For the foregoing reasons, the judgment of the district court is AFFIRMED.
Notes
Notably, however, pattern jury instructions do not themselves have the force of law except to the extent that they recite what is controlling law. Our pattern instructions do not “presume to be a legal treatise” but rather the Committee‘s “attempt[] to make accurate statements of law,” and they even note that certain instructions cover topics where our law is unsettled or in tension. See FIFTH CIRCUIT PATTERN JURY INSTRUCTIONS, at 0 (CRIMINAL CASES) (“[T]he Committee has attempted to make accurate statements of the law.“); id. § 2.73A (2019) (noting “Fifth Circuit jurisprudence reveals tension regarding the degree of proof required to establish” an element described in the pattern instructions); id. § 2.32 (noting the pattern instruction touches on an unsettled area of Fifth Circuit law). This is why our caselaw unerringly requires that even if an instruction is drawn from our court‘s studied and recommended pattern instructions, it, independently, must be confirmed to be “a correct statement of the law.” Richardson, 676 F.3d at 507; United States v. Turner, 960 F.2d 461, 464 (5th Cir. 1992).
As this court recently probed in United States v. Cessa, a separate artery of caselaw is implicated when an instruction is given and confirmed on appeal to be a correct statement of the law, perhaps taken from our pattern instructions, yet the defendant preserved a request for “an additional instruction that is also an accurate description of the law.” 856 F.3d 370, 376 (5th Cir. 2017). When a district court declines to give that additional instruction, it is well-settled that we assess that decision using a three-part test: failing to give a defendant‘s requested instruction is abuse of discretion if the proposal “(1) is substantively correct; (2) is not substantially covered in the charge given to the jury; and (3) concerns an impоrtant point in the trial so that the failure to give it seriously impairs the defendant‘s ability to present effectively a particular defense.” Bennett, 874 F.3d at 243.
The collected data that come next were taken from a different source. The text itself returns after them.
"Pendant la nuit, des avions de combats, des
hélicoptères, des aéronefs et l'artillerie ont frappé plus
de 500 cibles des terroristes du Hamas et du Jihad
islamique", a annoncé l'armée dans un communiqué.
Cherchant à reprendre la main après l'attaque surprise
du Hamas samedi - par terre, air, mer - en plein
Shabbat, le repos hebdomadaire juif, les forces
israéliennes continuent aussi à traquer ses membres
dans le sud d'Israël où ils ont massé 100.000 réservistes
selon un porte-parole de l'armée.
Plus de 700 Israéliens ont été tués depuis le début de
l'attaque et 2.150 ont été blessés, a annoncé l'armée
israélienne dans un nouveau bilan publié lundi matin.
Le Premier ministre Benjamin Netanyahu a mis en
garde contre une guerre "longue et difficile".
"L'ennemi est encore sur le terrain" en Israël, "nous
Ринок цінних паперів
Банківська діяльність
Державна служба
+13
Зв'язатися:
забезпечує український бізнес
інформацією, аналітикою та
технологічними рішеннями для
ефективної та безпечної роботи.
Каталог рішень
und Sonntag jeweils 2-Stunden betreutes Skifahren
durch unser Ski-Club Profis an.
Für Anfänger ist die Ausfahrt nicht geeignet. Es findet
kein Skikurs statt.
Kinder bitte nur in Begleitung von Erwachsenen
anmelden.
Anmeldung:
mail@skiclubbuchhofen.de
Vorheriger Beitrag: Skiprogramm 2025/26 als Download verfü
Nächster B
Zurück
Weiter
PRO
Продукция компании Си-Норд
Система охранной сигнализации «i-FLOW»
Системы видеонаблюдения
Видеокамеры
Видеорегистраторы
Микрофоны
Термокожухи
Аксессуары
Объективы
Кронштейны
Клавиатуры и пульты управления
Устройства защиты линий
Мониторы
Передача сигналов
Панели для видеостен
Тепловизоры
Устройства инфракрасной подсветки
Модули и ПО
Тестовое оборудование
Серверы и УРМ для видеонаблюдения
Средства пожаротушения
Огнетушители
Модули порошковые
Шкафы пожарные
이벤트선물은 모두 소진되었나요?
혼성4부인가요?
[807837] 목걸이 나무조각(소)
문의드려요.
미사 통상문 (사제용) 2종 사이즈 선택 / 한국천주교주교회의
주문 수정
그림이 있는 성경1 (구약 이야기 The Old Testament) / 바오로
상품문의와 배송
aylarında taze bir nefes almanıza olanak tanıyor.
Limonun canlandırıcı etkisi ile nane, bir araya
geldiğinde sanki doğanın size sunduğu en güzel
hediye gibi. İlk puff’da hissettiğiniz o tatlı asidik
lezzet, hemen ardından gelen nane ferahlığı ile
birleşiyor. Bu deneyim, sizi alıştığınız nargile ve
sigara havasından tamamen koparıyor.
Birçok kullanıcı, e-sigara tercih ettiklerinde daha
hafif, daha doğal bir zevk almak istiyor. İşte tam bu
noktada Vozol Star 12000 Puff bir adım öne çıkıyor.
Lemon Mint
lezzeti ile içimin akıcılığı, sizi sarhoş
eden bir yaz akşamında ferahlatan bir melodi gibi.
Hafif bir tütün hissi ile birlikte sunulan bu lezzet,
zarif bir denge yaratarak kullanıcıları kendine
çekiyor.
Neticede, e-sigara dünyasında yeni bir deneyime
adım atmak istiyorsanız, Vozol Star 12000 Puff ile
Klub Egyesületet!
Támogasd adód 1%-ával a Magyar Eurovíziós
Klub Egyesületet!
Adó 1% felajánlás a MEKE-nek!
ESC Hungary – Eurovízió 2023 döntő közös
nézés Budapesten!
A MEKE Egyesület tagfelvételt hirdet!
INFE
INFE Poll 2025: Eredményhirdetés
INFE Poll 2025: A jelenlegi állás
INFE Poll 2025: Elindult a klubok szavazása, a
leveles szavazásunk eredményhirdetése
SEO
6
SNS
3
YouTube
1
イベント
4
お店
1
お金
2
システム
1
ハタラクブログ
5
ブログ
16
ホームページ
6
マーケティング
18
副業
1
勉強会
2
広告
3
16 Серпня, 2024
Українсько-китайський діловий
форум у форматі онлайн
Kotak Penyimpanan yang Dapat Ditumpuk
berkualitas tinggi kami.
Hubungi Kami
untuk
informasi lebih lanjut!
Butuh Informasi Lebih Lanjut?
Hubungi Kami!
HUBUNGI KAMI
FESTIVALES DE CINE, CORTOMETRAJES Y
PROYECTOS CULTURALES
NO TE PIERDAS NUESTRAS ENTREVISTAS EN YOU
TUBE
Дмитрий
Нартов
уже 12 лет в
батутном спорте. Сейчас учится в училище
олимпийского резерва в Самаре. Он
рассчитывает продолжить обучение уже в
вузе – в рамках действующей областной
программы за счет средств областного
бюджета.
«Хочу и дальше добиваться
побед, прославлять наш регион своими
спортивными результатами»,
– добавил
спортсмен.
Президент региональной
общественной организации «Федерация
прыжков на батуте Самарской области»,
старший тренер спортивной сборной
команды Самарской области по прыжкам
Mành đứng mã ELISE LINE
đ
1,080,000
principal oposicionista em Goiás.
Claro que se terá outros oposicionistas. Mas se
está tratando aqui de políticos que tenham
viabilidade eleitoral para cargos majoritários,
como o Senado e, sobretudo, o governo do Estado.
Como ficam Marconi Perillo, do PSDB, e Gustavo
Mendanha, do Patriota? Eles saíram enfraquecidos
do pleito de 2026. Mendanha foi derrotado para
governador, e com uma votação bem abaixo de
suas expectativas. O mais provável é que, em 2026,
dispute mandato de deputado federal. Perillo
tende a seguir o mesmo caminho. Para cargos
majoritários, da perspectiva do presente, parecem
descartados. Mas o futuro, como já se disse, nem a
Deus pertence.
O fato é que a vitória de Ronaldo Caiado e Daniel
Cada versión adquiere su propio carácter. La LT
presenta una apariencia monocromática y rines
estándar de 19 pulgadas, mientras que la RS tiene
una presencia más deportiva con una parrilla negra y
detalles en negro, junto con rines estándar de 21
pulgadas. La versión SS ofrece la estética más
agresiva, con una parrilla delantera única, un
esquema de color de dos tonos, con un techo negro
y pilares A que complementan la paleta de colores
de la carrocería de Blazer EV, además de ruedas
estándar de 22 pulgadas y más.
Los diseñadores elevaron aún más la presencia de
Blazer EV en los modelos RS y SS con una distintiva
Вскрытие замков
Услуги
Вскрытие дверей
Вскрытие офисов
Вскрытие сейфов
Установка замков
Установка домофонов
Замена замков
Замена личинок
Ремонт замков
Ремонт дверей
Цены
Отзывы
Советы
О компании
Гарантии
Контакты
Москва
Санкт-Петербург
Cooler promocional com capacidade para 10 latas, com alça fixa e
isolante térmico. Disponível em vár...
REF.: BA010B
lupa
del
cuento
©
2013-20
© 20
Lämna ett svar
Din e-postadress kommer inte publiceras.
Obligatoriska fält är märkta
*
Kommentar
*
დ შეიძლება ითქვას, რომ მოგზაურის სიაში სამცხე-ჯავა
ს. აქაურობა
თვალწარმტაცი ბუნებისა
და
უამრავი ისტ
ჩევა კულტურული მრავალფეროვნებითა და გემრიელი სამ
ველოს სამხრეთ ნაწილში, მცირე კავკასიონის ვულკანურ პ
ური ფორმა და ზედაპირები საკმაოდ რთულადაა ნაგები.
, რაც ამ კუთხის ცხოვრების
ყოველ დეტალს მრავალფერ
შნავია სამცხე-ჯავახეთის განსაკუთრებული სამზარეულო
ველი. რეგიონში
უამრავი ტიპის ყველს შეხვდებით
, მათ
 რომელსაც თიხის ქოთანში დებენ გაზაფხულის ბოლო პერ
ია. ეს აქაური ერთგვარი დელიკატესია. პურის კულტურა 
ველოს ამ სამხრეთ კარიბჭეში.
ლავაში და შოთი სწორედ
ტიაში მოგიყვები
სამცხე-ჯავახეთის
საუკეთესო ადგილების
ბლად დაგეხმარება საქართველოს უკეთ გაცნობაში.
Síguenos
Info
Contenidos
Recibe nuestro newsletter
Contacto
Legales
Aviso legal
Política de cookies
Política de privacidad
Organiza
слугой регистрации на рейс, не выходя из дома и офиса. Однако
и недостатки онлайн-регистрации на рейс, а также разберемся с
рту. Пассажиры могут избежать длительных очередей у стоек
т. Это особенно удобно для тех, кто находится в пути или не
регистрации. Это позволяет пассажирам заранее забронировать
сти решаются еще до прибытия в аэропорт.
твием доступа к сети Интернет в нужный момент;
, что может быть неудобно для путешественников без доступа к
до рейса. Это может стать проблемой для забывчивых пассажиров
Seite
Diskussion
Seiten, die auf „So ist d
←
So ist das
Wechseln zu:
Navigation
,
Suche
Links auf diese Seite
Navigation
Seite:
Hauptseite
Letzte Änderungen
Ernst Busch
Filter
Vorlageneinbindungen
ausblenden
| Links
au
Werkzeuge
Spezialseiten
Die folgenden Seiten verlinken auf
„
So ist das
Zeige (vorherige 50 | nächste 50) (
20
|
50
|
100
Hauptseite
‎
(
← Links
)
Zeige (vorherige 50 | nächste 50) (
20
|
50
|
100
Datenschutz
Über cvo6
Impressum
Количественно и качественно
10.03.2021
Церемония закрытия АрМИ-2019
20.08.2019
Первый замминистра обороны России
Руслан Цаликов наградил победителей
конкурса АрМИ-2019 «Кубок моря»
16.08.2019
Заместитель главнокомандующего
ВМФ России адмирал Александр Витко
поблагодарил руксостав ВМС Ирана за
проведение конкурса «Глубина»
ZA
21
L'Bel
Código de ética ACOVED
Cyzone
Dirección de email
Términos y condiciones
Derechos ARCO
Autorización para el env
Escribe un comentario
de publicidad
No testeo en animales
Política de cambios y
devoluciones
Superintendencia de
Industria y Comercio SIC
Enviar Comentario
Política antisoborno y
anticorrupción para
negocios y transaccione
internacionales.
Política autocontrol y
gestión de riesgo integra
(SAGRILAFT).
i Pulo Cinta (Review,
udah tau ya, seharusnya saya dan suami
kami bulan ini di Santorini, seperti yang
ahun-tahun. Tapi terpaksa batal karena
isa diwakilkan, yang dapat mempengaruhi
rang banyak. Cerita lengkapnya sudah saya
In Cessa—as in earlier cases, e.g., United States v. Sheridan, 838 F.3d 671, 673 (5th Cir. 2016) (Higginson, J.)—our court determined that “the district court‘s instruction tracked this circuit‘s pattern jury instruction,” and then proceeded to consider “only . . . whether the charge is a correct statement of the law.” Cessa, 856 F.3d at 376 (quoting Richardson, 676 F.3d at 507); see also Sheridan, 838 F.3d at 673 (“Because the district court followed the Fifth Circuit Pattern Jury Instructions, the only issue is whether the charge is a correct statement of the law.” (citing Richardson, 676 F.3d at 507)). In our view, these converging lines of authority do not imply that the three-part test is truncated or disappears if a district court tracks a pattern instruction. The two tests are separate, albeit often overlapping. Reciting a pattern instruction thus gives “safe harbor,” Cessa, 856 F.3d at 377, when the pattern instruction itself is confirmed to be correct. But even if so, a defendant can still be entitled to an additional instruction if that defendant‘s instruction also is correct, the defendant‘s instruction is not substantially covered by the pattern instruction, and the omission of the defendant‘s instruction would seriously impair presentation of his defense.
The court in both Sheridan and Cessa probed this point with reference to United States v. Richardson, specifically the excerpted sentence: “Because the district court‘s instruction tracked this circuit‘s pattern jury instruction, we need only determine whether the charge is a correct statement of the law.” Richardson, 676 F.3d at 507; see also Cessa, 856 F.3d at 376 (quoting Richardson); Sheridan, 838 F.3d at 673 (citing Richardson). However, Richardson, and the authority on which it relies, namely United States v. Turner, 960 F.2d 461 (5th Cir. 1992), only merged the two aforementioned tests because the pattern instructions were “sufficient” to “cover” the requested additional and correct one not given. Richardson, 676 F.3d at 507; Turner, 960 F.2d at 464. In other words, the pattern instruction was a “safe harbor” but only because giving it subsumed—“substantially covered“—the otherwise correct statement of law supplementally requested by the defendant.